:: DATA IN THIS EXERCISE

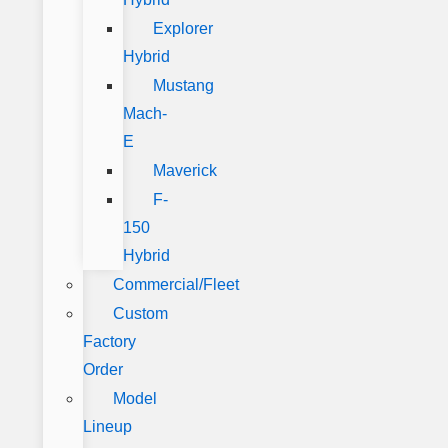
Explorer
Hybrid
Mustang
Mach-
E
Maverick
F-
150
Hybrid
Commercial/Fleet
Custom
Factory
Order
Model
Lineup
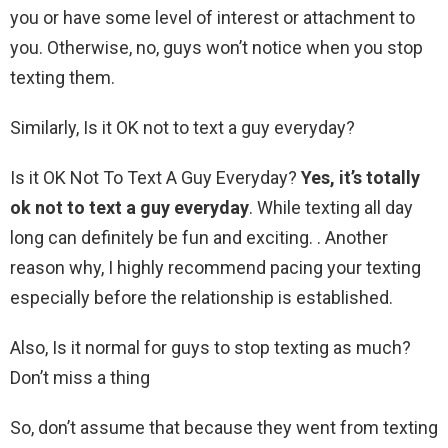
you or have some level of interest or attachment to
you. Otherwise, no, guys won’t notice when you stop
texting them.
Similarly, Is it OK not to text a guy everyday?
Is it OK Not To Text A Guy Everyday?
Yes, it’s totally
ok not to text a guy everyday
. While texting all day
long can definitely be fun and exciting. . Another
reason why, I highly recommend pacing your texting
especially before the relationship is established.
Also, Is it normal for guys to stop texting as much?
Don’t miss a thing
So, don’t assume that because they went from texting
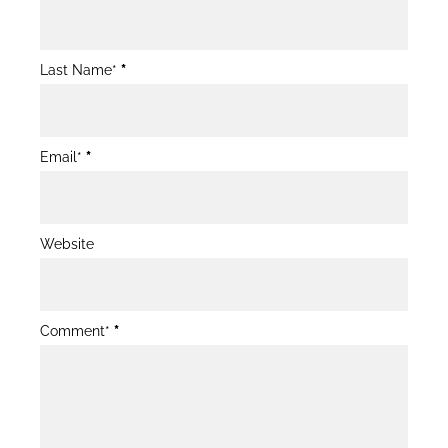
Post
Form
Last Name*
*
Email*
*
Website
Comment*
*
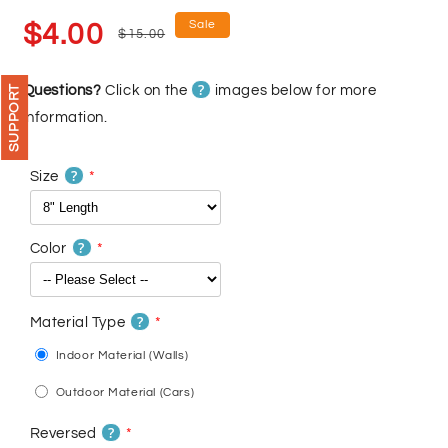
Sale
Regular
Sale
$4.00
$15.00
price
price
?
Questions?
Click on the
images below for more
SUPPORT
information.
?
Size
?
Color
?
Material Type
Indoor Material (Walls)
Outdoor Material (Cars)
?
Reversed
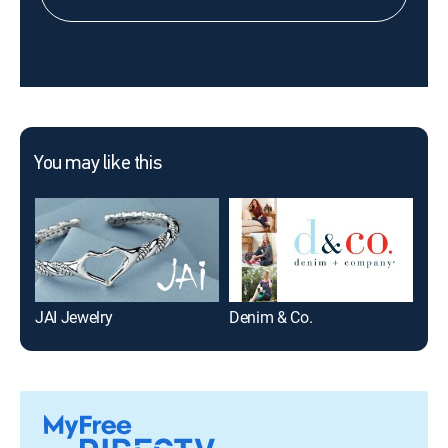
You may like this
JAI Jewelry
Denim & Co.
TAT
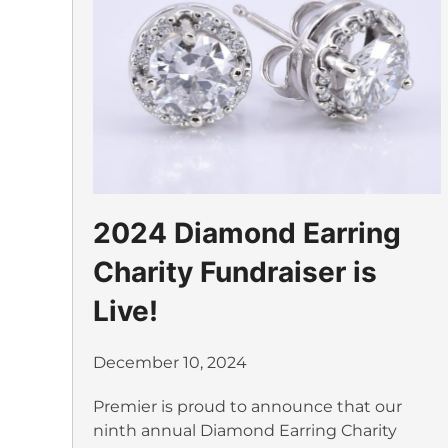
2024 Diamond Earring
Charity Fundraiser is
Live!
December 10, 2024
Premier is proud to announce that our
ninth annual Diamond Earring Charity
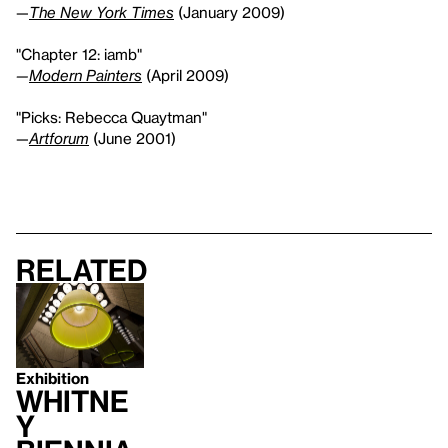
—
The New York Times
(January 2009)
"Chapter 12: iamb"
—
Modern Painters
(April 2009)
"Picks: Rebecca Quaytman"
—
Artforum
(June 2001)
Related
Exhibition
Whitne
y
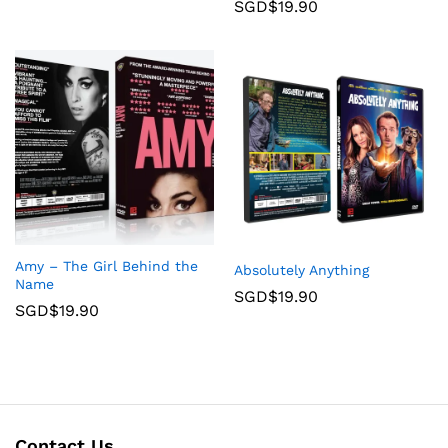
SGD$
19.90
Amy – The Girl Behind the
Absolutely Anything
Name
SGD$
19.90
SGD$
19.90
Contact Us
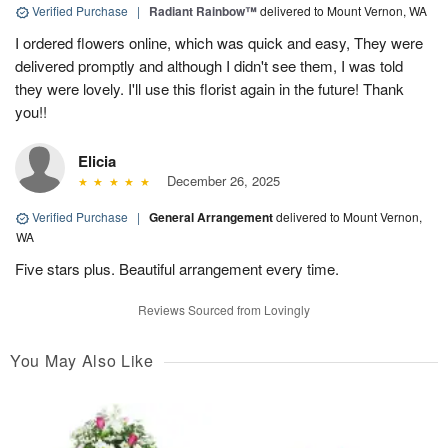
Verified Purchase
|
Radiant Rainbow™
delivered to Mount Vernon, WA
I ordered flowers online, which was quick and easy, They were
delivered promptly and although I didn't see them, I was told
they were lovely. I'll use this florist again in the future! Thank
you!!
Elicia
December 26, 2025
Verified Purchase
|
General Arrangement
delivered to Mount Vernon,
WA
Five stars plus. Beautiful arrangement every time.
Reviews Sourced from Lovingly
You May Also Like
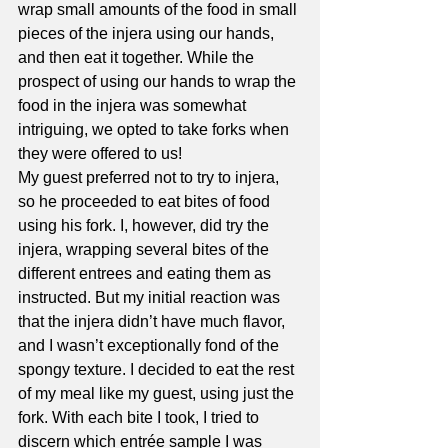
wrap small amounts of the food in small 
pieces of the injera using our hands, 
and then eat it together. While the 
prospect of using our hands to wrap the 
food in the injera was somewhat 
intriguing, we opted to take forks when 
they were offered to us!  
My guest preferred not to try to injera, 
so he proceeded to eat bites of food 
using his fork. I, however, did try the 
injera, wrapping several bites of the 
different entrees and eating them as 
instructed. But my initial reaction was 
that the injera didn’t have much flavor, 
and I wasn’t exceptionally fond of the 
spongy texture. I decided to eat the rest 
of my meal like my guest, using just the 
fork. With each bite I took, I tried to 
discern which entrée sample I was 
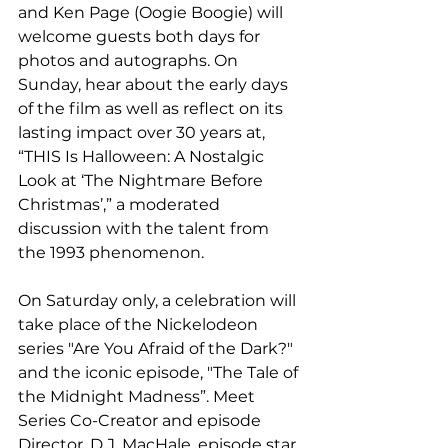
and Ken Page (Oogie Boogie) will 
welcome guests both days for 
photos and autographs. On 
Sunday, hear about the early days 
of the film as well as reflect on its 
lasting impact over 30 years at, 
“THIS Is Halloween: A Nostalgic 
Look at ‘The Nightmare Before 
Christmas’,” a moderated 
discussion with the talent from 
the 1993 phenomenon. 
On Saturday only, a celebration will 
take place of the Nickelodeon 
series "Are You Afraid of the Dark?" 
and the iconic episode, "The Tale of 
the Midnight Madness”. Meet 
Series Co-Creator and episode 
Director, D.J. MacHale, episode star 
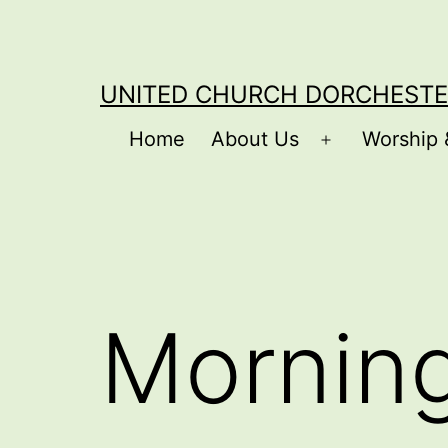
Skip
to
content
UNITED CHURCH DORCHESTE
Home
About Us
Worship 
Open
menu
Mornin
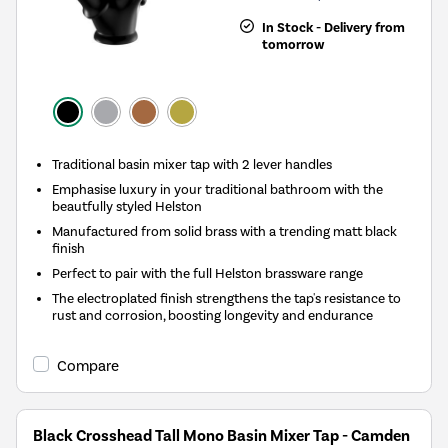
In Stock - Delivery from
tomorrow
Traditional basin mixer tap with 2 lever handles
Emphasise luxury in your traditional bathroom with the
beautfully styled Helston
Manufactured from solid brass with a trending matt black
finish
Perfect to pair with the full Helston brassware range
The electroplated finish strengthens the tap's resistance to
rust and corrosion, boosting longevity and endurance
Compare
Black Crosshead Tall Mono Basin Mixer Tap - Camden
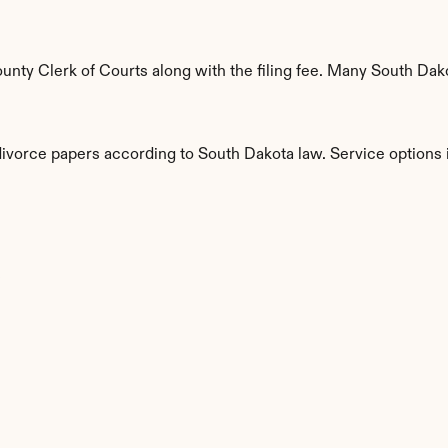
nty Clerk of Courts along with the filing fee. Many South Dakot
divorce papers according to South Dakota law. Service options 
s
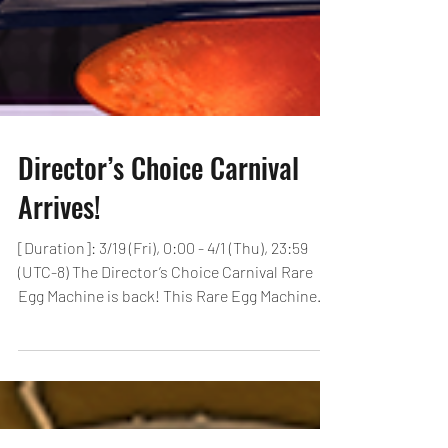
Director’s Choice Carnival
Arrives!
[Duration]: 3/19 (Fri), 0:00 - 4/1 (Thu), 23:59
(UTC-8) The Director’s Choice Carnival Rare
Egg Machine is back! This Rare Egg Machine...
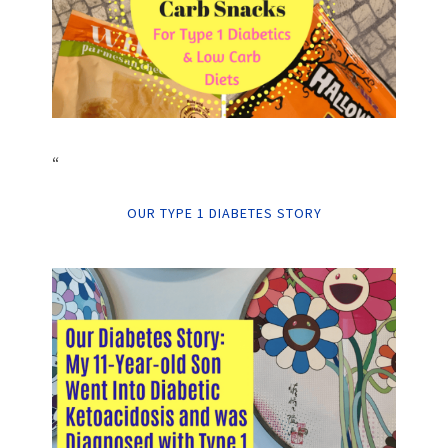
“
OUR TYPE 1 DIABETES STORY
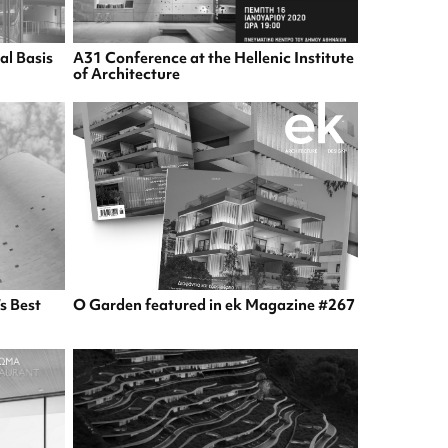
al Basis
A31 Conference at the Hellenic Institute
of Architecture
s Best
O Garden featured in ek Magazine #267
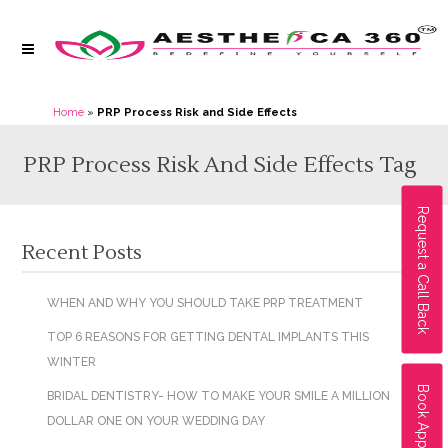
Home
»
PRP Process Risk and Side Effects
PRP Process Risk And Side Effects Tag
Request a Call Back
Recent Posts
WHEN AND WHY YOU SHOULD TAKE PRP TREATMENT
TOP 6 REASONS FOR GETTING DENTAL IMPLANTS THIS
WINTER
Book Appointment
BRIDAL DENTISTRY- HOW TO MAKE YOUR SMILE A MILLION
DOLLAR ONE ON YOUR WEDDING DAY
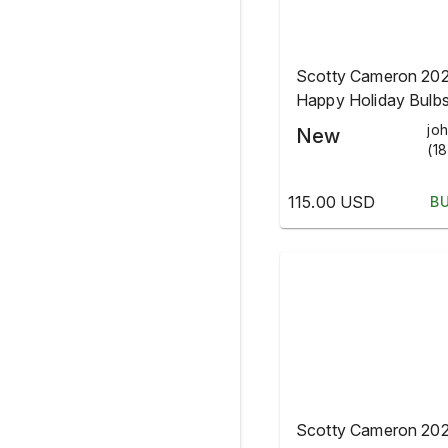
Scotty Cameron 20
Happy Holiday Bulb
Christmas Blade He
jo
New
(18
115.00 USD
B
Scotty Cameron 20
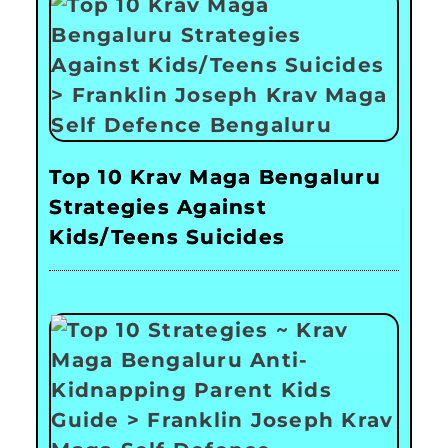
Top 10 Krav Maga Bengaluru
Strategies Against
Kids/Teens Suicides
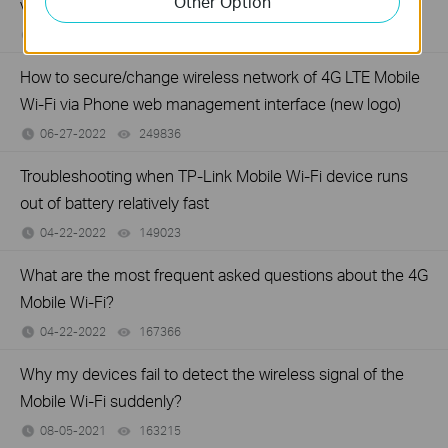
Other Option
via Phone web management interface (new logo)
06-27-2022
121453
views
How to secure/change wireless network of 4G LTE Mobile
Wi-Fi via Phone web management interface (new logo)
06-27-2022
249836
views
Troubleshooting when TP-Link Mobile Wi-Fi device runs
out of battery relatively fast
04-22-2022
149023
views
What are the most frequent asked questions about the 4G
Mobile Wi-Fi?
04-22-2022
167366
views
Why my devices fail to detect the wireless signal of the
Mobile Wi-Fi suddenly?
08-05-2021
163215
views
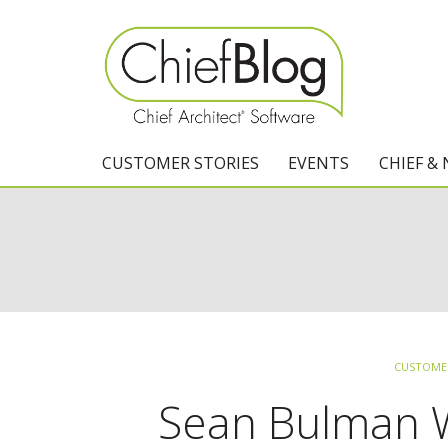
CUSTOMER STORIES
EVENTS
CHIEF &
CUSTOMER
Sean Bulman Wi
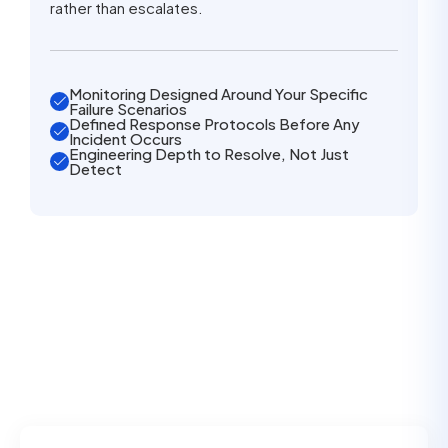
rather than escalates.
Monitoring Designed Around Your Specific
Failure Scenarios
Defined Response Protocols Before Any
Incident Occurs
Engineering Depth to Resolve, Not Just
Detect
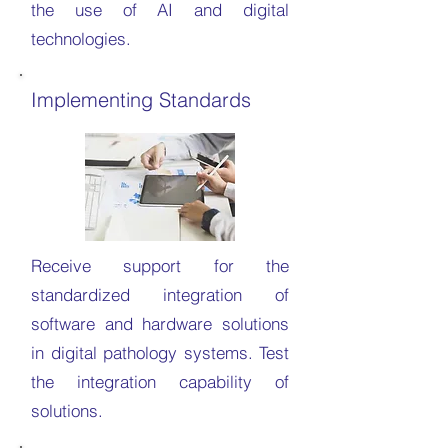
the use of AI and digital
technologies.
Implementing Standards
Receive support for the
standardized integration of
software and hardware solutions
in digital pathology systems. Test
the integration capability of
solutions.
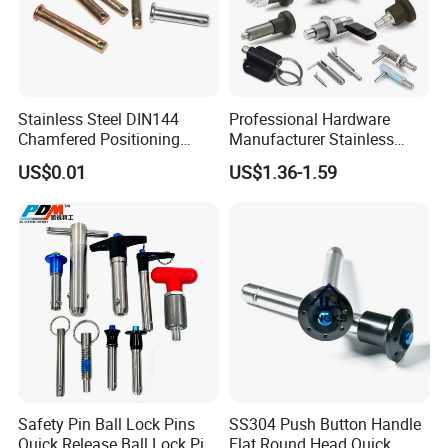
Stainless Steel DIN144
Professional Hardware
Chamfered Positioning
Manufacturer Stainless
Spring Plunger Flat Head
Steel Retractable Locking
US$0.01
US$1.36-1.59
with Perforated Pin
Tip Shape Selectable Rest
Position Spring Indexing
Plunger for Automation
Equipment
Safety Pin Ball Lock Pins
SS304 Push Button Handle
Quick Release Ball Lock Pin
Flat Round Head Quick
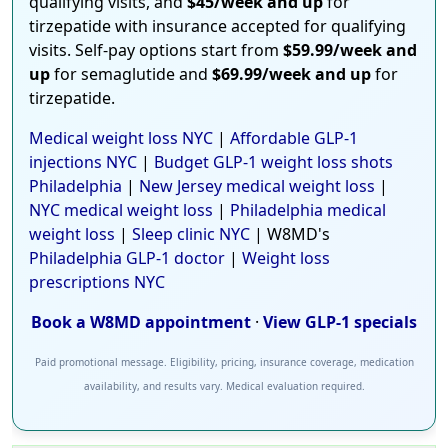
qualifying visits, and
$45/week and up
for
tirzepatide with insurance accepted for qualifying
visits. Self-pay options start from
$59.99/week and
up
for semaglutide and
$69.99/week and up
for
tirzepatide.
Medical weight loss NYC
|
Affordable GLP-1
injections NYC
|
Budget GLP-1 weight loss shots
Philadelphia
|
New Jersey medical weight loss
|
NYC medical weight loss
|
Philadelphia medical
weight loss
|
Sleep clinic NYC
| W8MD's
Philadelphia GLP-1 doctor
|
Weight loss
prescriptions NYC
Book a W8MD appointment
·
View GLP-1 specials
Paid promotional message. Eligibility, pricing, insurance coverage, medication
availability, and results vary. Medical evaluation required.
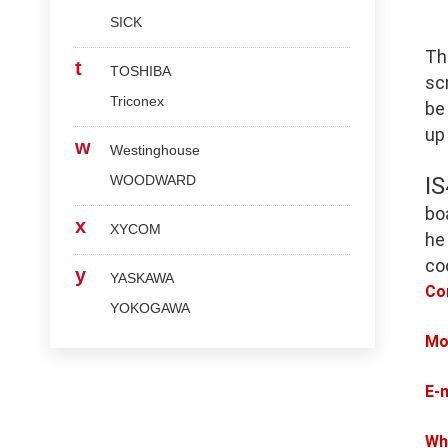
SICK
Th
t
TOSHIBA
scr
Triconex
be
up
w
Westinghouse
WOODWARD
I
bo
x
XYCOM
he
co
y
YASKAWA
Co
YOKOGAWA
Mo
E-
Wh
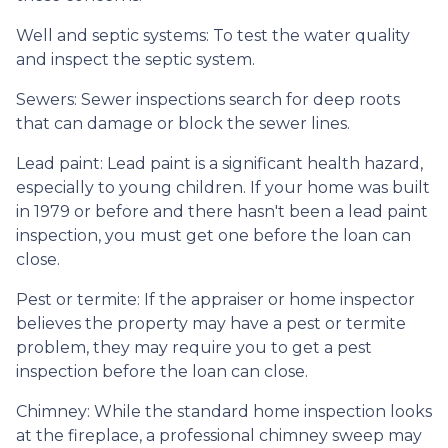
Well and septic systems:
To test the water quality
and inspect the septic system.
Sewers:
Sewer inspections search for deep roots
that can damage or block the sewer lines.
Lead paint:
Lead paint is a significant health hazard,
especially to young children. If your home was
built
in 1979 or before and there hasn't been a lead paint
inspection, you must get one before the loan can
close.
Pest or termite:
If the appraiser or home inspector
believes the property may have a pest or termite
problem, they may require you to get a pest
inspection before the loan can close.
Chimney:
While the standard home inspection looks
at the fireplace, a professional chimney sweep may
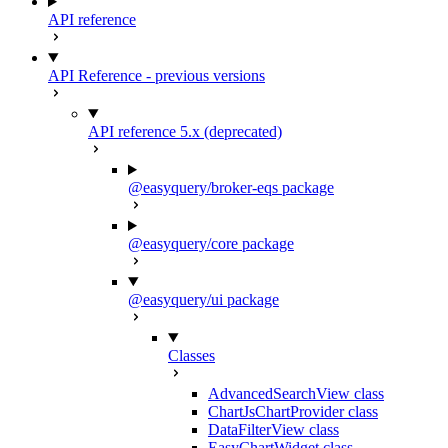
API reference
API Reference - previous versions
API reference 5.x (deprecated)
@easyquery/broker-eqs package
@easyquery/core package
@easyquery/ui package
Classes
AdvancedSearchView class
ChartJsChartProvider class
DataFilterView class
EasyChartWidget class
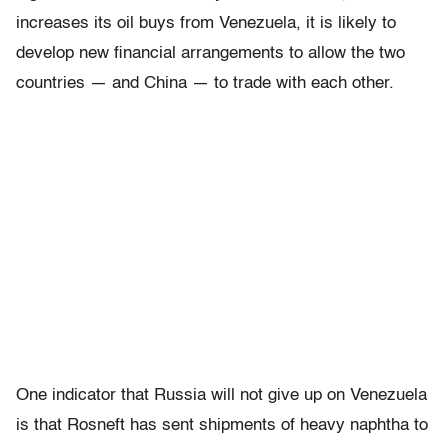
increases its oil buys from Venezuela, it is likely to
develop new financial arrangements to allow the two
countries — and China — to trade with each other.
One indicator that Russia will not give up on Venezuela
is that Rosneft has sent shipments of heavy naphtha to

::::

_PROBLEM DESCRIPTION_: Transcribe, word for word, the lines of the listing above from the one that contains "reason why, I" through the one that contains "and then eat it together. While the", keeping both ends and dropping the pictures.

_RESPONSE TO THE EXERCISE_:
reason why, I highly recommend pacing your texting
especially before the relationship is established.
Also, Is it normal for guys to stop texting as much?
Don’t miss a thing
So, don’t assume that because they went from texting
Post
Form
Last Name*
*
Email*
*
Website
Comment*
*
Sale
Regular
Sale
$4.00
$15.00
price
price
?
Questions?
Click on the
images below for more
SUPPORT
information.
?
Size
?
Color
?
Material Type
Indoor Material (Walls)
Outdoor Material (Cars)
?
Reversed
You may like this
JAI Jewelry
Denim & Co.
TAT
2024 Diamond Earring
Charity Fundraiser is
Live!
December 10, 2024
Premier is proud to announce that our
ninth annual Diamond Earring Charity
—
The New York Times
(January 2009)
"Chapter 12: iamb"
—
Modern Painters
(April 2009)
"Picks: Rebecca Quaytman"
—
Artforum
(June 2001)
Related
Exhibition
Whitne
y
SGD$
19.90
Amy – The Girl Behind the
Absolutely Anything
Name
SGD$
19.90
SGD$
19.90
Contact Us
Verified Purchase
|
Radiant Rainbow™
delivered to Mount Vernon, WA
I ordered flowers online, which was quick and easy, They were
delivered promptly and although I didn't see them, I was told
they were lovely. I'll use this florist again in the future! Thank
you!!
Elicia
December 26, 2025
Verified Purchase
|
General Arrangement
delivered to Mount Vernon,
WA
Five stars plus. Beautiful arrangement every time.
Reviews Sourced from Lovingly
You May Also Like
wrap small amounts of the food in small 
pieces of the injera using our hands, 
and then eat it together. While the 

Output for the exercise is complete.